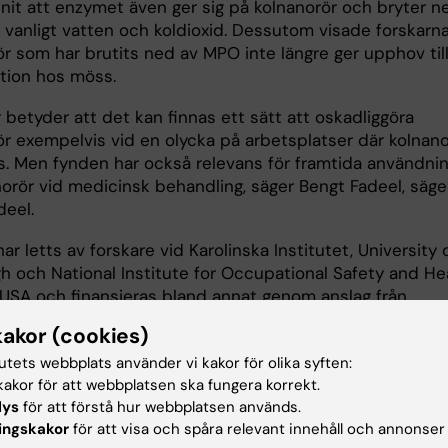
nnit att enzymet även ger sig på kolnanorör och bryter n
l vanligt vatten och koldioxid. Dessutom visade forskarna
ör som har brutits ned av MPO inte längre ger upphov til
tion hos möss.
 betyder att det kan finnas ett sätt att oskadliggöra
ör exempelvis vid en olycka på arbetsplatser där kolnano
ls. Men fynden har också relevans för framtida användni
norör vid medicinsk behandling, säger Bengt Fadeel, säge
deel.
ar letts av forskare vid Karolinska Institutet, University 
gh och National Institute for Occupational Safety and He
 USA och finansieras bland annat genom anslag från
ska National Institutes of Health (NIH) och EUs Sjunde
kakor (cookies)
am. Arbetet har skett inom ramen för projektet
tutets webbplats använder vi kakor för olika syften:
E, som koordineras av docent Bengt Fadeel vid Instit
akor för att webbplatsen ska fungera korrekt.
medicin, Karolinska Institutet, och som omfattar totalt 13
lys
för att förstå hur webbplatsen används.
rupper i Europa och USA.
ingskakor
för att visa och spåra relevant innehåll och annonser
_ _ _ _
Exercise directions
The requested lines run from the one with "ls. Men fynden" through the last line of the records. Return them exactly.

Response
ls. Men fynden har också relevans för framtida användni
norör vid medicinsk behandling, säger Bengt Fadeel, säge
deel.
ar letts av forskare vid Karolinska Institutet, University 
gh och National Institute for Occupational Safety and He
 USA och finansieras bland annat genom anslag från
ska National Institutes of Health (NIH) och EUs Sjunde
kakor (cookies)
am. Arbetet har skett inom ramen för projektet
tutets webbplats använder vi kakor för olika syften:
E, som koordineras av docent Bengt Fadeel vid Instit
akor för att webbplatsen ska fungera korrekt.
medicin, Karolinska Institutet, och som omfattar totalt 13
lys
för att förstå hur webbplatsen används.
rupper i Europa och USA.
ingskakor
för att visa och spåra relevant innehåll och annonser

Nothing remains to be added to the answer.